How has your approach to writing changed over the years? 
I discovered Straw for the Fire, constructed by David Wagoner from the notebooks of Theodore Roethke, while in graduate school and began to work by assembling fragments written at different times and often in different moods, which gave me structural and assemblage possibilities that encouraged first great attention to small parts and then a focus on transitions and contrasts. This has continued to expand over the years. I had always thought I would write poetry and short works only, but more recently a novel that took more than ten years to write has grown through this process to a 3-book meditation and character study, tentatively titled A Cloud Where the Ceiling Had Been.
Father-daughter relationships play a major role in Sharpen. Is this a topic that is often on your mind? 
I’m sure that not having children is part of what makes me want to know what that relationship is like, but I come from a family very much shaped by my “older” sister, born five years before I was, who lived only two hours. I didn’t understand these effects until I was old enough to be able to have a sense of what her life might have been like had she lived longer. I’ve written about this more directly in a creative nonfiction memoir, Nursery Crimes (not yet published in book form but parts are in both online and print journals).

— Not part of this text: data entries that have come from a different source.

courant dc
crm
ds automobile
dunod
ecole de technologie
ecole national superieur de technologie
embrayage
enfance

Would you show us pictures of your work spaces? 
This might be a little too intimate for many of your readers. My writing work space is my bed, which I usually inhabit naked, head supported by a barrage of large pillows, my laptop on my bent knees. I would also consider “the stage” my work space as I teach writing for a living and perform, as well, in and for small groups with many musical instruments, lately primarily dobro with vocals (mostly country and folk music) and fiddle (celtic, jazz and old-time) interrupted by forays into other instruments  including cittern, lap steel guitar, octave mandolin, and tin whistle. I also sometimes use my library-converted-to-studio to do art work with encaustic paints, collage and assemblage.

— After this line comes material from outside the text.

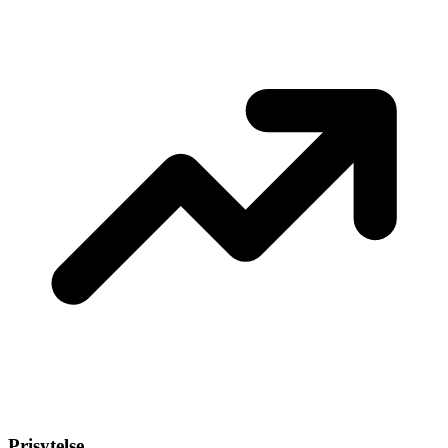
Prisytelse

What is the most beautiful thing you have ever seen? 
The expression of a woman I have managed to pleasantly surprise. Each nuance is different, whether the attached body is familiar or not. I nearly said “the lives of insects,” but I suspect that is a passing but delightful phase I expect to write about quite a bit.
Have you ever experienced inexplicable, possibly supernatural phenomena? 
I experience a great deal of my life and mind this way, but I suspect it’s only inexplicable to me, for which I am grateful.
What are you building? 
My “self,” which I have discovered only recently is not really mine, and the missing parts (currently the floor) of a log home I have been living in with an inadequate sense of completion.
How do you know when something is finished? 
I don’t. I merely reach a point where I know I have done all I can do with it, and it’s time to take on a different persona, who sometimes wants to rediscover the one I just left. 
Can you ever really be finished? 
Yes, I can, but I doubt it will be my decision when it happens. What is your proudest accomplishment? 
It’s nearly always my most recent work, which I hope will continue to be the case. I’m also quite proud of a healthy beard, which has not left my face since it first appeared there.
If Sharpen came with a warning label, what would be on it? 
Sharpen is the warning label. It comes with many defiant and grieving behaviors. Perhaps it’s too late.